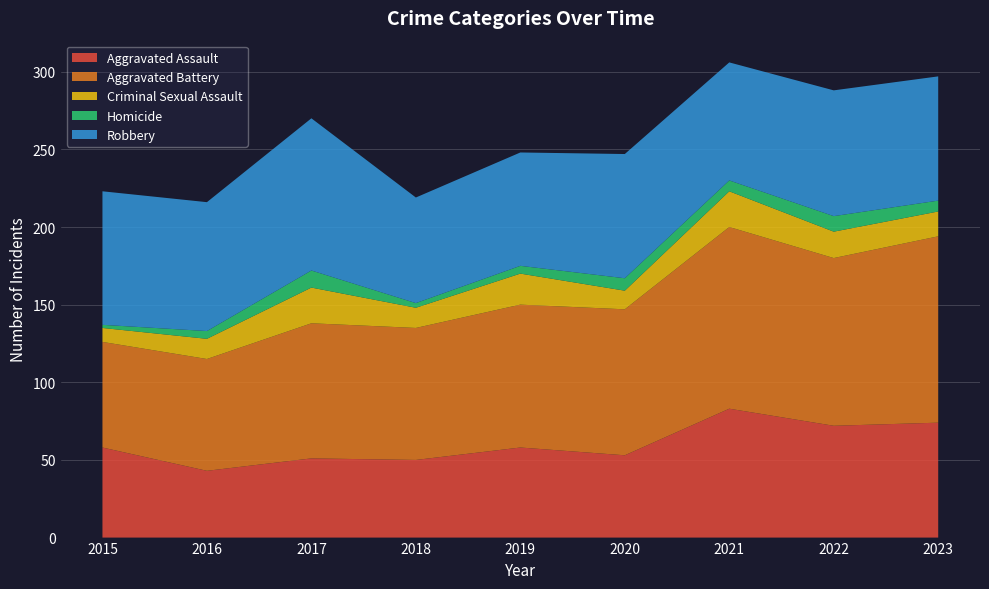

Reading right to left, extract all data points from this chart.

Aggravated Assault: 2023=74	2022=72	2021=83	2020=53	2019=58	2018=50	2017=51	2016=43	2015=58
Aggravated Battery: 2023=120	2022=108	2021=117	2020=94	2019=92	2018=85	2017=87	2016=72	2015=68
Criminal Sexual Assault: 2023=16	2022=17	2021=23	2020=12	2019=20	2018=13	2017=23	2016=13	2015=9
Homicide: 2023=7	2022=10	2021=7	2020=8	2019=5	2018=3	2017=11	2016=5	2015=2
Robbery: 2023=80	2022=81	2021=76	2020=80	2019=73	2018=68	2017=98	2016=83	2015=86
━━━━━━
Exercise prompt: Reproduce the material above word for word, omitting the picture.

Answer section:
Reading right to left, extract all data points from this chart.

Aggravated Assault: 2023=74	2022=72	2021=83	2020=53	2019=58	2018=50	2017=51	2016=43	2015=58
Aggravated Battery: 2023=120	2022=108	2021=117	2020=94	2019=92	2018=85	2017=87	2016=72	2015=68
Criminal Sexual Assault: 2023=16	2022=17	2021=23	2020=12	2019=20	2018=13	2017=23	2016=13	2015=9
Homicide: 2023=7	2022=10	2021=7	2020=8	2019=5	2018=3	2017=11	2016=5	2015=2
Robbery: 2023=80	2022=81	2021=76	2020=80	2019=73	2018=68	2017=98	2016=83	2015=86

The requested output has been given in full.